> Task
Nothing should appear in the answer except the lines from the one with "Act 14 Azteka- en Maya-indianen" through the end of the listing below, transcribed exactly and without pictures.

> Input data
========================================

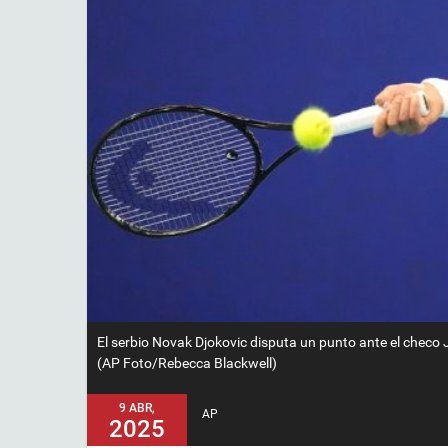
El serbio Novak Djokovic disputa un punto ante el checo 
(AP Foto/Rebecca Blackwell)
9 ABR,
AP
2025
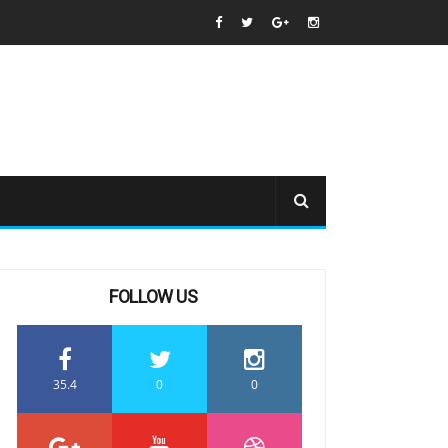
FOLLOW US
35.4
0
0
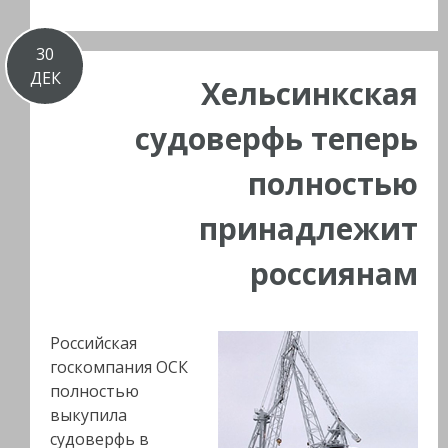
30
ДЕК
Хельсинкская
судоверфь теперь
полностью
принадлежит
россиянам
Российская
госкомпания ОСК
полностью
выкупила
судоверфь в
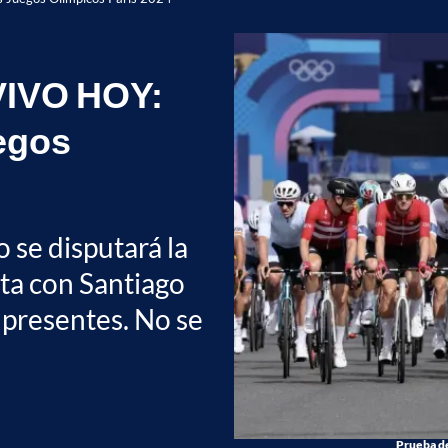
 VIVO HOY:
uegos
 se disputará la
ta con Santiago
 presentes. No se
Prueba de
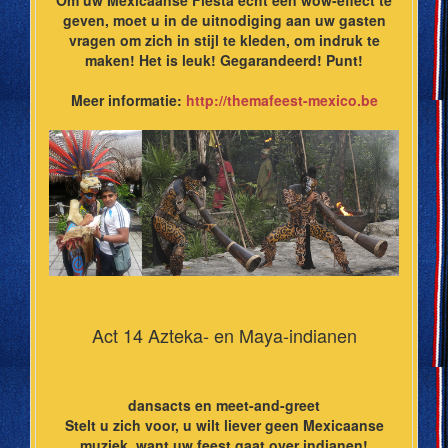
Om uw Mexicaanse Fiësta echt een wow-effect te
geven, moet u in de uitnodiging aan uw gasten
vragen om zich in stijl te kleden, om indruk te
maken! Het is leuk! Gegarandeerd! Punt!
Meer informatie:
http://themafeest-mexico.be
Act 14 Azteka- en Maya-indianen
dansacts en meet-and-greet
Stelt u zich voor, u wilt liever geen Mexicaanse
muziek, want uw feest gaat over indianen!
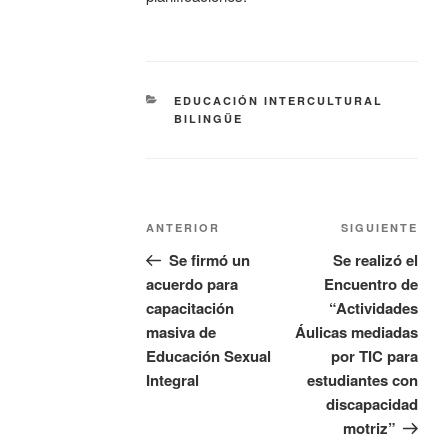
EDUCACIÓN INTERCULTURAL
BILINGÜE
ANTERIOR
SIGUIENTE
Se firmó un
Se realizó el
acuerdo para
Encuentro de
capacitación
“Actividades
masiva de
Áulicas mediadas
Educación Sexual
por TIC para
Integral
estudiantes con
discapacidad
motriz”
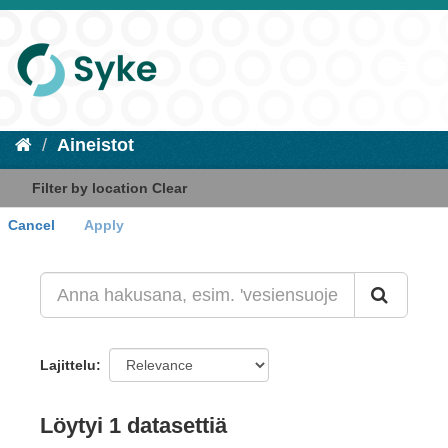
Aineistot
Filter by location
Clear
Cancel
Apply
+
-
Lajittelu
Löytyi 1 datasettiä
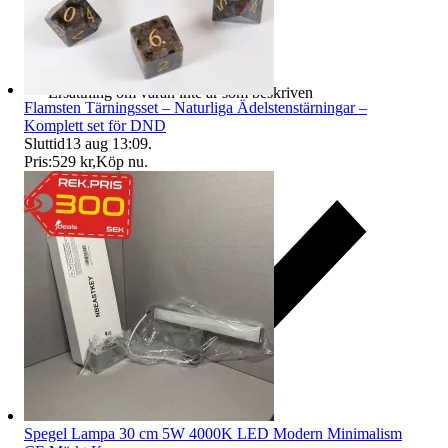
Ersättning om varan inte är som beskriven
Flamsten Tärningsset – Naturliga Ädelstenstärningar –
Komplett set för DND
Sluttid
13 aug 13:09
.
Pris:
529 kr
,
Köp nu
.
Spegel Lampa 30 cm 5W 4000K LED Modern Minimalism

========================================

> Exercise response
Act 14 Azteka- en Maya-indianen
dansacts en meet-and-greet
Stelt u zich voor, u wilt liever geen Mexicaanse
muziek, want uw feest gaat over indianen!
EDUCACIÓN INTERCULTURAL
BILINGÜE
ANTERIOR
SIGUIENTE
Se firmó un
Se realizó el
acuerdo para
Encuentro de
capacitación
“Actividades
masiva de
Áulicas mediadas
Educación Sexual
por TIC para
Integral
estudiantes con
discapacidad
motriz”
Aineistot
Filter by location
Clear
Cancel
Apply
+
-
Lajittelu
Löytyi 1 datasettiä
Ersättning om varan inte är som beskriven
Flamsten Tärningsset – Naturliga Ädelstenstärningar –
Komplett set för DND
Sluttid
13 aug 13:09
.
Pris:
529 kr
,
Köp nu
.
Spegel Lampa 30 cm 5W 4000K LED Modern Minimalism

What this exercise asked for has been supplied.